Collected data:

# # #

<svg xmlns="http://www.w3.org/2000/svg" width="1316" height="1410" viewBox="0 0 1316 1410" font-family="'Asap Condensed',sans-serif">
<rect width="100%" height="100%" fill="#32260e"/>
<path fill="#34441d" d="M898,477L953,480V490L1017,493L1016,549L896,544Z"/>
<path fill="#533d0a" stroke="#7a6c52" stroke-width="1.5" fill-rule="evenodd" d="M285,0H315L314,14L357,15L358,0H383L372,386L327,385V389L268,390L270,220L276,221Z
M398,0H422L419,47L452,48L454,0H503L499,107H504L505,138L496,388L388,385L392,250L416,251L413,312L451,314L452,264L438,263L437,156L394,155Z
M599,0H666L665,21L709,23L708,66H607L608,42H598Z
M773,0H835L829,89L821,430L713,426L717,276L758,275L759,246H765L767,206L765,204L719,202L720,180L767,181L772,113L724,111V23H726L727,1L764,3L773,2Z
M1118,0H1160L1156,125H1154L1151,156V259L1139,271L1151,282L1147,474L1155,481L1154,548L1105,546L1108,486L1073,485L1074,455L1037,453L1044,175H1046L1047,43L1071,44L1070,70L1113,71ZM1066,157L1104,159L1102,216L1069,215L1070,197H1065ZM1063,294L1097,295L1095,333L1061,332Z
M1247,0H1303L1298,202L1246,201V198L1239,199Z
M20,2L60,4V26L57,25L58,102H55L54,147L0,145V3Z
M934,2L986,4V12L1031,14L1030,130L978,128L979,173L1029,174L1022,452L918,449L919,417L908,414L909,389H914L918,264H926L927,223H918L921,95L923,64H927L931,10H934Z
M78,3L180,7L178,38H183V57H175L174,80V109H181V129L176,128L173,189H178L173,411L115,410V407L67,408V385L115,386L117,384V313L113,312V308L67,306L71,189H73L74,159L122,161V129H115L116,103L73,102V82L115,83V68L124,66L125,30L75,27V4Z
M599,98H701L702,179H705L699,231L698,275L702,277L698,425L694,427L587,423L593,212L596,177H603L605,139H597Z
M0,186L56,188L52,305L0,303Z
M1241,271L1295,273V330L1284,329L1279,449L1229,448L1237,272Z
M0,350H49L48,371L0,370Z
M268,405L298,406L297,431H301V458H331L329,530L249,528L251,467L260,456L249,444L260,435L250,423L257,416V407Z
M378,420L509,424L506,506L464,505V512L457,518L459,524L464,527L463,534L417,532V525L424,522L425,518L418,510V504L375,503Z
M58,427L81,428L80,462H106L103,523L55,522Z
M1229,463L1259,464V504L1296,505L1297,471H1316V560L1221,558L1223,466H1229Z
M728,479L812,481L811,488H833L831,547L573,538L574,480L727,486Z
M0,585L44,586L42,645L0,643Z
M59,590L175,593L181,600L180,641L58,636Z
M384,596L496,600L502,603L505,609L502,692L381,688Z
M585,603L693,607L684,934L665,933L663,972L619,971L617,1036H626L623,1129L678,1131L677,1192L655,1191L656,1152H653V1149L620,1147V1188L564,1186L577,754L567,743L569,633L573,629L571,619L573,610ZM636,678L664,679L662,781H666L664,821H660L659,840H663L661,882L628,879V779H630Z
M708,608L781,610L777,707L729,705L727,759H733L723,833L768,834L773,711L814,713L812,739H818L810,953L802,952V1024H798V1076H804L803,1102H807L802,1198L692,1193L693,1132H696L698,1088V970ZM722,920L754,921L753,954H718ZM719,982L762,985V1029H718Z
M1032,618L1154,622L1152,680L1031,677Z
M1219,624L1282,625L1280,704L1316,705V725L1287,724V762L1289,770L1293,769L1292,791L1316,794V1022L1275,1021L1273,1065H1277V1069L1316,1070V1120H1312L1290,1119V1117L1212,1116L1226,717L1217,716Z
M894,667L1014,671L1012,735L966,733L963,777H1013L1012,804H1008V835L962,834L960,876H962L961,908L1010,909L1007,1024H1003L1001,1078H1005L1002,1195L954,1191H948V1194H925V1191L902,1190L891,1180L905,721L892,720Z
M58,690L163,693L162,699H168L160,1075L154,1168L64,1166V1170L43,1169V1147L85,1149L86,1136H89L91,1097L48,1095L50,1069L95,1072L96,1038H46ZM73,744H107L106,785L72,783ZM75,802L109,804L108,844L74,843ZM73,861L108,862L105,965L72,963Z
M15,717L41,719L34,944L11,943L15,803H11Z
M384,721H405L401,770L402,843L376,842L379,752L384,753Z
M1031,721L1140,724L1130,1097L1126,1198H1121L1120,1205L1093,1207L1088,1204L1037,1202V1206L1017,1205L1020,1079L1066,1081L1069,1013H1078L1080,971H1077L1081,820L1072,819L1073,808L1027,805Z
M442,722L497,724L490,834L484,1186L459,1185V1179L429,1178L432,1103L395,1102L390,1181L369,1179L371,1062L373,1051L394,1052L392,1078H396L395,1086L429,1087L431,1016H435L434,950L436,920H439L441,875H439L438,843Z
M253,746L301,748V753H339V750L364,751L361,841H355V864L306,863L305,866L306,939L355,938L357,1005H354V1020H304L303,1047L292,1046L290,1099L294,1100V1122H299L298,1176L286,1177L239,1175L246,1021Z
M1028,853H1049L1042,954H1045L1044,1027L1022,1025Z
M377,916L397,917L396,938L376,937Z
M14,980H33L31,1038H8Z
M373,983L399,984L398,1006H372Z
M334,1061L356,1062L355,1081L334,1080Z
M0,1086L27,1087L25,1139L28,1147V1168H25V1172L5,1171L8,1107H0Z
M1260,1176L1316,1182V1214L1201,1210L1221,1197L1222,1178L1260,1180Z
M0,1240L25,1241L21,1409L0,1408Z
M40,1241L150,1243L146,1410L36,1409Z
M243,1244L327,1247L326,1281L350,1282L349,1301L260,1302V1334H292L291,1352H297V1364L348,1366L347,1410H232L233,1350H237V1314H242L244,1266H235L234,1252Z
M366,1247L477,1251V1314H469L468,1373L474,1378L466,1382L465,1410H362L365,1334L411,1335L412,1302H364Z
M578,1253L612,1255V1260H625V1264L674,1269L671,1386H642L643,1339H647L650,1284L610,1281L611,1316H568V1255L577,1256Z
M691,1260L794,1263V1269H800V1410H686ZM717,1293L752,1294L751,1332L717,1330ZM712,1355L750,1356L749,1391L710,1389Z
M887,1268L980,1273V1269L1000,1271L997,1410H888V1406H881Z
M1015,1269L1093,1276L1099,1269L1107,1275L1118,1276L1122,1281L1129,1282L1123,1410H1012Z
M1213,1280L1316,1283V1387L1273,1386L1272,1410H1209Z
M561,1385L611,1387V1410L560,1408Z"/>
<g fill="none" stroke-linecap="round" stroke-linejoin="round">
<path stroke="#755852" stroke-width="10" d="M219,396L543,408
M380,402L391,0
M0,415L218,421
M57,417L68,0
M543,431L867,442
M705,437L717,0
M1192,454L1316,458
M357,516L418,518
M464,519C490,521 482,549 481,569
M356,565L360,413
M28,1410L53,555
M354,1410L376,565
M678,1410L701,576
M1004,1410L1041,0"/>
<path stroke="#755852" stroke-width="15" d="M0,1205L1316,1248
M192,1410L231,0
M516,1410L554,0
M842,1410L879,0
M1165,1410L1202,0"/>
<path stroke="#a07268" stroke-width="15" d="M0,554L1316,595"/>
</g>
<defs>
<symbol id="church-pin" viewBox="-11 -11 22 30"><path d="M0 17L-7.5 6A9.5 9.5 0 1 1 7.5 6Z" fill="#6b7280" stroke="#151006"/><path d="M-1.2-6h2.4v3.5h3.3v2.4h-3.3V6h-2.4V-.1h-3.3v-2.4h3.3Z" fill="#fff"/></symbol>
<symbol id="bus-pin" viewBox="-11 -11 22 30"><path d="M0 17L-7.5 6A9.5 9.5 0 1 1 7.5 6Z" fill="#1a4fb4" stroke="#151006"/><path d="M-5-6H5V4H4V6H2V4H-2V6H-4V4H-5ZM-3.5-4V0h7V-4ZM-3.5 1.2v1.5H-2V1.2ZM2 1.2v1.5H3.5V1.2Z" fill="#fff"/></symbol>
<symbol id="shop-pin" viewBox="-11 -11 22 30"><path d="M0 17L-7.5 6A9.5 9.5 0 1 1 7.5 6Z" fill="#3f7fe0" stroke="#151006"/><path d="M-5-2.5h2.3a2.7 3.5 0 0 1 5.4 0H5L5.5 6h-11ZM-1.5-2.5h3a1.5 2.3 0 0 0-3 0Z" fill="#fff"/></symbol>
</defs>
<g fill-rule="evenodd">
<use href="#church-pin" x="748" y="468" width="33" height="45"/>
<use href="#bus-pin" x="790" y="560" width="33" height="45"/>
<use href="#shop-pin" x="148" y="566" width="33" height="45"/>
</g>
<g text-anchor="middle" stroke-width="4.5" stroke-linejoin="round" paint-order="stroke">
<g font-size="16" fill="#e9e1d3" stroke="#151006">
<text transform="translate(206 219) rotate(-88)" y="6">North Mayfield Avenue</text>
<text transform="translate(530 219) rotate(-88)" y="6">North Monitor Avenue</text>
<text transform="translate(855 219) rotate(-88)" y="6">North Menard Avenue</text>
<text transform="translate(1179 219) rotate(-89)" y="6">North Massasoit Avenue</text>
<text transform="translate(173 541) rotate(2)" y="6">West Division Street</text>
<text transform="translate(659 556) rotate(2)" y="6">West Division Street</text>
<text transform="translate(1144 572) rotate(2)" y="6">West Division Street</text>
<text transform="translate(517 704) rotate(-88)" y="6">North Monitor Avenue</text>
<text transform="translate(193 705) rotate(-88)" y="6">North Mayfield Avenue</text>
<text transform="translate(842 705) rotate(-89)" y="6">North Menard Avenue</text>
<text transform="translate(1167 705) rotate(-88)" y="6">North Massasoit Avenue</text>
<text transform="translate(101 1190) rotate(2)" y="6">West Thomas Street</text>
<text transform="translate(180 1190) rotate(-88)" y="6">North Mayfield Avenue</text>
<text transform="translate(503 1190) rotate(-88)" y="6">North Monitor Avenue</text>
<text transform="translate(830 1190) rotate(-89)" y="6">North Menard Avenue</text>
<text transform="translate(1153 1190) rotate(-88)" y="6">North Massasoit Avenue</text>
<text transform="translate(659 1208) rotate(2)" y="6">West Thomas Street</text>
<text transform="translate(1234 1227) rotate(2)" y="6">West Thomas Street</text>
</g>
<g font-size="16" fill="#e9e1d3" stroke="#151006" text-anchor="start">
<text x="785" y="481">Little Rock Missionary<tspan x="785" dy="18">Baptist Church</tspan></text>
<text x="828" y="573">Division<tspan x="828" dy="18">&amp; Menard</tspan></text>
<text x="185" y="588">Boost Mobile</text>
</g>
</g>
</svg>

# # #

Show every line above where "round" is found.

WRITTEN SOLUTION:
<g fill="none" stroke-linecap="round" stroke-linejoin="round">
<g text-anchor="middle" stroke-width="4.5" stroke-linejoin="round" paint-order="stroke">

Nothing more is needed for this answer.